O good St. Paul of the Cross, you revealed the wonders of God’s power by proclaiming the Passion of God’s only Son. By your words and mighty deeds, you became a spiritual guide and preacher of the Gospel to a world grown cold to the love of Jesus Christ. Turn our hearts and minds to the merciful cross of Jesus. Help us to persevere in faith and love, and assist us in every need. By sharing the Passion of Jesus in this life, may we come to share in the glory He has promised. Amen.
Our Novena readings are taken from the book In This Sign, by Fr. Martin Bialas, CP.

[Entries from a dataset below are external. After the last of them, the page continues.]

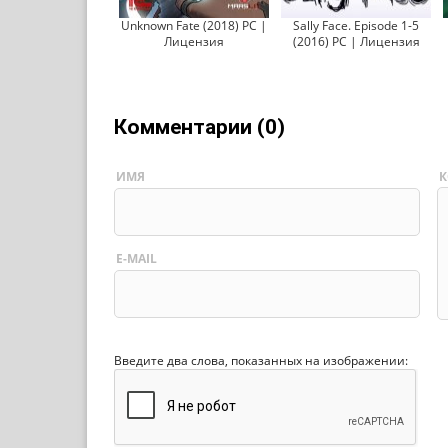
Unknown Fate (2018) PC |
Sally Face. Episode 1-5
Лицензия
(2016) PC | Лицензия
Комментарии (0)
ИМЯ
К
E-MAIL
Введите два слова, показанных на изображении:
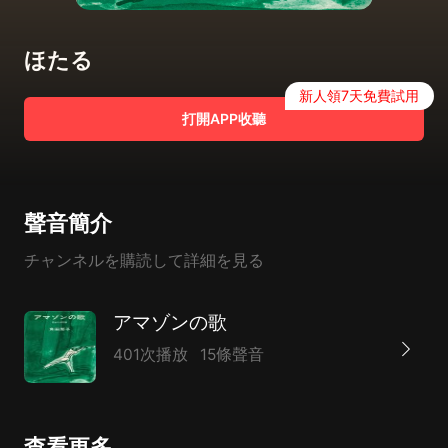
ほたる
新人領7天免費試用
打開APP收聽
聲音簡介
チャンネルを購読して詳細を見る
アマゾンの歌
401次播放
15條聲音
查看更多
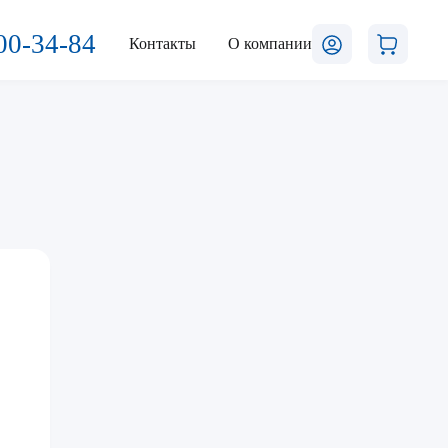
00-34-84
Контакты
О компании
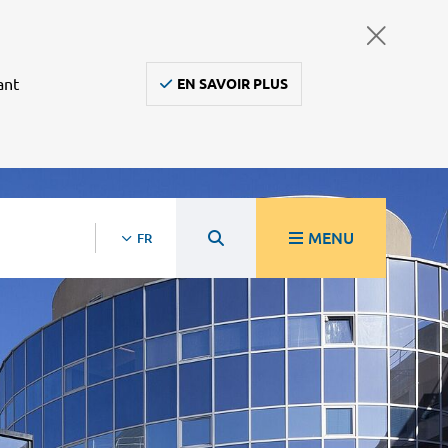
ant
EN SAVOIR PLUS
MENU
FR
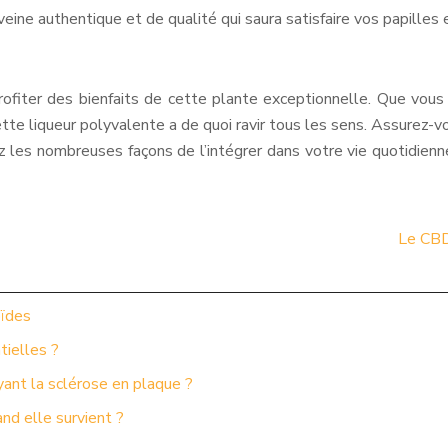
rveine authentique et de qualité qui saura satisfaire vos papille
rofiter des bienfaits de cette plante exceptionnelle. Que vous l’
ette liqueur polyvalente a de quoi ravir tous les sens. Assurez-v
 les nombreuses façons de l’intégrer dans votre vie quotidienne
Le CBD 
oïdes
tielles ?
yant la sclérose en plaque ?
d elle survient ?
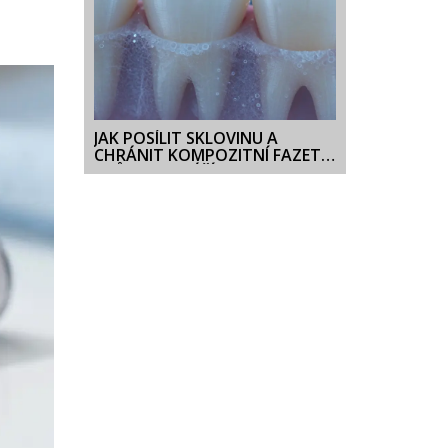
JAK POSÍLIT SKLOVINU A
CHRÁNIT KOMPOZITNÍ FAZETY:
PRŮVODCE PÉČÍ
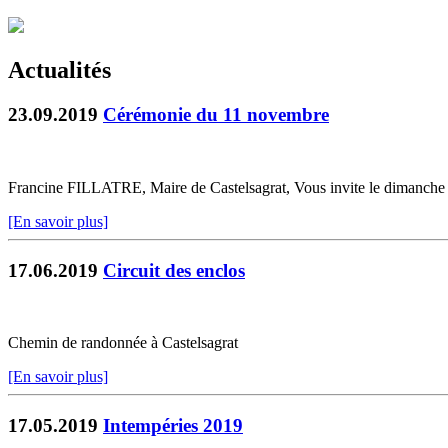
Actualités
23.09.2019
Cérémonie du 11 novembre
Francine FILLATRE, Maire de Castelsagrat, Vous invite le dimanch
[En savoir plus]
17.06.2019
Circuit des enclos
Chemin de randonnée à Castelsagrat
[En savoir plus]
17.05.2019
Intempéries 2019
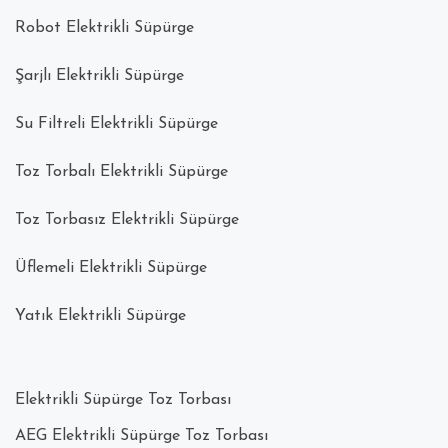
Robot Elektrikli Süpürge
Şarjlı Elektrikli Süpürge
Su Filtreli Elektrikli Süpürge
Toz Torbalı Elektrikli Süpürge
Toz Torbasız Elektrikli Süpürge
Üflemeli Elektrikli Süpürge
Yatık Elektrikli Süpürge
Elektrikli Süpürge Toz Torbası
AEG Elektrikli Süpürge Toz Torbası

Mystical union with the Crucified is not easily accomplished. It presupposes an immovable faith in the providential love of God and total surrender to him. Such faith and surrender is especially difficult to practice-during times of pain and suffering. Yet, faith tells us that each unavoidable suffering that we encounter, whatever shape it may take, is ultimately grounded in the will of God; and the Lord, desiring what is best for us, can use suffering to pour out his love upon us. This is the truth of faith that underlies the passion mysticism of Paul. This does not mean that Paul adhered to a dull fatalism or that he engendered a cult of suffering or glorified it. Rather, he indicated a way of accepting unavoidable suffering, giving it a meaning which springs from the depths of Christian faith.
In writing to a person who had been ill for a long time, Paul says: "Look on your illness and this physical weakness as the will of God, which you ought to embrace out of love. God wants you to serve him as a sick person and to practice patience with gentleness and calmness of heart while you lie on your sickbed". Paul proposes faith in God's providence and union with the suffering Jesus as the basic attitudes that help a person accept and master actual suffering. He gives encouragement in rich picturesque language: "Try to have a childlike and great trust in God's presence. Rest with great equanimity on the cross. Try to be quiet, joyful, and totally abandoned without complaint. Drink deeply of the chalice Jesus Christ himself offers you. Even though it may appear bitter to our way of thinking, it is exceedingly sweet to the spirit because it enriches in every way . . . cast the little drops of your pain into the sea of sufferings of your divine spouse. Then see how the soul, totally inebriated with love, immerses itself completely in pure love and pure suffering with which it is penetrated both within and without".
When, through inner struggles, a person succeeds in accepting concrete, unavoidable suffering as the will of God and sees in it the possibility of participating in the passion of Jesus, it does not mean that pain and sorrow are taken away. Although the pain must be borne, it is no longer senseless, and God's grace can work to transform the suffering so that the sufferer "rejoices in sorrow and exults in grieving love".